Caro Direttore,
Viale Trieste è un rettifilo di oltre due chilometri con tanto di limite di velocità a 50 km/h. Eppure, negli ultimi vent’anni vi si sono verificati almeno tre incidenti mortali, oltre ad altri che hanno coinvolto per fortuna più i mezzi che le persone. Quei tre incidenti sono stati tragedie personali e familiari su cui nessuno di noi può aprire bocca e dobbiamo limitarci ad abbassare il capo, qualcuno pregando, qualcun altro sperando che non accadano mai più.

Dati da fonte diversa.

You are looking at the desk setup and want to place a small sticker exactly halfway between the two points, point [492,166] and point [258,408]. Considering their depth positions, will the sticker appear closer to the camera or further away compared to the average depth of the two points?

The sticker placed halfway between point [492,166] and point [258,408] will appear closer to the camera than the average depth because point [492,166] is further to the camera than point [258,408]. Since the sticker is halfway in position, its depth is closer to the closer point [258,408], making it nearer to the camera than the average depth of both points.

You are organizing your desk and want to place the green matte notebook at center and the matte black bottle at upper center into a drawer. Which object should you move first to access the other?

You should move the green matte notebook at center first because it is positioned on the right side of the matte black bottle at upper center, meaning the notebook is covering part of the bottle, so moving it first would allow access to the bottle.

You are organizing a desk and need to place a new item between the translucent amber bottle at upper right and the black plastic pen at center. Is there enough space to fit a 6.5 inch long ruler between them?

Colgo tuttavia il senso del tuo intervento, quando lamenti la crocifissione dell’attuale amministrazione, in modo più o meno esplicito, che sarebbe colpevole dell’incuria della pavimentazione della strada. I morti sono tutti uguali, non ve ne sono di serie A o di serie B; siamo noi, preda di sentimenti ma anche di opportunismi, a fare la differenza. Così, qualcuno ha approfittato della disgrazia per condurre una strategia aggressiva in chiave politica, qualcun altro lo ha fatto in chiave giornalistica. I tre morti degli ultimi vent’anni dunque li ascriviamo al Caso, o all’incuria del Comune? E magari scappa fuori che gli altri due
morti sono “sulla coscienza” di quelle parti politiche che allora governavano e oggi si lamentano dall’opposizione? Non mi sorprende; sono fenomeni di bias cognitivi, di distorsione percettiva della realtà che le scienze sociali studiano da ottant’anni e che si manifestano soprattutto nell’agone politico, specie oggi che è ridotto ad una continua campagna elettorale, dove occorre alzare i toni prima ancora che proporre una linea di governo.
Dovrebbe sorprendere invece se tutto ciò si legge anche sulla stampa; perché a differenza del machiavellismo partitico, la stampa si dota di una deontologia professionale molto esplicita, che dovrebbe far fare un passo indietro, o di lato, rispetto al mero propagandismo di parte.
Non do opinioni personali. Sto parlando dal trespolo di una quarantennale esperienza professionale di livello scientifico e accademico e quindi non accetterò obiezioni e critiche su ciò che vado dicendo se non da parte di pari. Per inciso, neppure quelle che provenissero dalla stampa, sol perché non sono un giornalista professionista e non conoscerei il mestiere. Mi spiacerebbe se qualcuno gettasse sul piatto questa obiezione: oltre ad aver insegnato – contribuendo a fondarla – nella prima Facoltà di Scienze della Comunicazione, ho avuto come maestri di giornalismo Maurizio Costanzo, Gianni Statera, Indro Montanelli e un certo Walter Cronkite…
Forse sarà necessario farsi tutti da parte. Stiamo piangendo la morte ingiusta e immatura di un quattordicenne e dovremmo unirci in silenzio al dolore dei suoi familiari. Raccogliamo la nostra immondizia mentale e cerchiamo di volare alto.
Lei ha ragione: troppe serpi; ma, soprattutto, troppe galline.